A brand new photo exhibit sheds light on the joy and passion of the Gay Rodeo at The James Museum in St. Petersburg. The tenacity and commitment required to excel and participate in the spectacle is displayed in a series of photos captured by photographer Blake Little.
Blake Little: Photographs from the Gay Rodeo is a traveling exhibition from ExhibitsUSA and Mid-America Arts Alliance. In total, the exhibit features 41 black-and-white images. Blake Little blends classic portraiture and sport photography to spotlight this gay tradition of the American West.
Developed at the Eiteljorg Museum of American Indians and Western Art in Indianapolis, Indiana, the exhibit explores the diverse and complex nature of individual and community identity in Western rural culture. Taken between 1988 and 1992 at events from Oklahoma to California, the collected body of images combines the action of riding, roping and chute dogging with intimate views into the lives of rodeo participants, examining themes of competition and community and inviting an expansive redefinition of cowboy identities.
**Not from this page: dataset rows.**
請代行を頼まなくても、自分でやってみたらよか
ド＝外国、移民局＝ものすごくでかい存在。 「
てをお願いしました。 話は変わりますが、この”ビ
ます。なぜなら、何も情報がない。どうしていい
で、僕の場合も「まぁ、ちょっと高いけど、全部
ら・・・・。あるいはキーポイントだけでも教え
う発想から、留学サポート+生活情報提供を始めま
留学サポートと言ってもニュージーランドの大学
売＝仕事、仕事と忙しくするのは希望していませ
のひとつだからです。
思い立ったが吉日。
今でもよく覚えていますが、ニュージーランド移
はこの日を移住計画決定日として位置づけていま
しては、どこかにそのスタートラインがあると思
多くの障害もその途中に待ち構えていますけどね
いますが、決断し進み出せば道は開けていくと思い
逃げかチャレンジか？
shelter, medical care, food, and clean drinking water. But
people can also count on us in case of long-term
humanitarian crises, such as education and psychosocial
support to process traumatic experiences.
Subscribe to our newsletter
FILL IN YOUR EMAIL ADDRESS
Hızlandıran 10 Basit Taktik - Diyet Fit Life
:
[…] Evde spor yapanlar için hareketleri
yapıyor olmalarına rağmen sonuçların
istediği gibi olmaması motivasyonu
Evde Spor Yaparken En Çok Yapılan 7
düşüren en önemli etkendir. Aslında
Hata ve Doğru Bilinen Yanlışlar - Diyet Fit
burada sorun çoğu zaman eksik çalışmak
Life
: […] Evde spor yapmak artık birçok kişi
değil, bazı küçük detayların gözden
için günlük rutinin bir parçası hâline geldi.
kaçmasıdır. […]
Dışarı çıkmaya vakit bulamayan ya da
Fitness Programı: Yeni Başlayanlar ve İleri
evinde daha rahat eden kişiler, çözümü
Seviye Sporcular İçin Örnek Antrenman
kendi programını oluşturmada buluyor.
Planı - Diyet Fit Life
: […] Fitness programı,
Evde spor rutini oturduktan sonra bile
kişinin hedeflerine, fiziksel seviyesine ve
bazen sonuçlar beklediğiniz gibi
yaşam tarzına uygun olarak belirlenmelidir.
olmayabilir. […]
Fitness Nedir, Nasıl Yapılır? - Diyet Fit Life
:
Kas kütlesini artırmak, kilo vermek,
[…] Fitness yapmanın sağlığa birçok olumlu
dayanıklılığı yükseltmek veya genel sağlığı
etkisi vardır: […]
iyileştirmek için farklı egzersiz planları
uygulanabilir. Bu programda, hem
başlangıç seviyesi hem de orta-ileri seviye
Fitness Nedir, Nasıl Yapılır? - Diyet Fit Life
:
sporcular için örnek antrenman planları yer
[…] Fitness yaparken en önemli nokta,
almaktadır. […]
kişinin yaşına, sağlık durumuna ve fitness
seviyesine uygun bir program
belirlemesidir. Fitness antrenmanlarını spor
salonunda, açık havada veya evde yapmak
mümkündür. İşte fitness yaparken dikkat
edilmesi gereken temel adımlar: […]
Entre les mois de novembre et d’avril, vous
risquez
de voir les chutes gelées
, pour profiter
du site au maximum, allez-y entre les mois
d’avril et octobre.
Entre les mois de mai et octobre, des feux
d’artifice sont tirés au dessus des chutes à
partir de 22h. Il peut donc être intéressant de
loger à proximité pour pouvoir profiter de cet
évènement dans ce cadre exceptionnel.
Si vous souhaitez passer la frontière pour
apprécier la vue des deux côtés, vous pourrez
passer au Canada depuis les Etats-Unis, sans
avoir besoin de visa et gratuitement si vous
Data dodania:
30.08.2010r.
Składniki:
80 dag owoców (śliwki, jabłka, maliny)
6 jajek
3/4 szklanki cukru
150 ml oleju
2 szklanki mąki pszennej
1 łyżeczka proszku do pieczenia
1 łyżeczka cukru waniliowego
“We are proud to host this exhibition celebrating diversity in the West,” said Emily Kapes, Curator at The James Museum. “With so many different perspectives within the Western experience, we see this exhibition as an opportunity to feature the gay community, create dialogue, and inform museum visitors on these little-known competitions. The James Museum strives to be a welcoming and inspiring space for all and to amplify voices that are not often at the forefront of popular culture and mainstream western art.”
Inside the exhibit visitors will also be able to view a collection of truly remarkable belt buckles, a gorgeous rainbow wall, and a short film about the Gay Rodeo.
Blake Little became more than an observer. After getting hooked on going to rodeos, he wanted to become a part of the action. He learned to ride a steer, then a bull and slowly began to master the technique. In 1990 he was named Bull Riding Champion of the Year at the International Gay Rodeo Association. He says of the experience, “The sport, camaraderie, and atmosphere of this first rodeo experience transformed me. I was completely drawn to it and I had to be a part of it. I wanted to be a cowboy.”
Speaking about Photographs from the Gay Rodeo, Little sums up how his personal experience informs the images. “These photographs represent an amazing, magical time in my life. Back then, I questioned if I was a ‘real’ cowboy because in the back of my mind I always felt like an observer—and photography was my first passion. But my unique situation allowed me to document the growing sport of gay rodeo from the inside along with the thrills and personal challenges of fulfilling my cowboy dreams.”
The James Museum is located at 150 Central Avenue in downtown St. Petersburg next to Datz.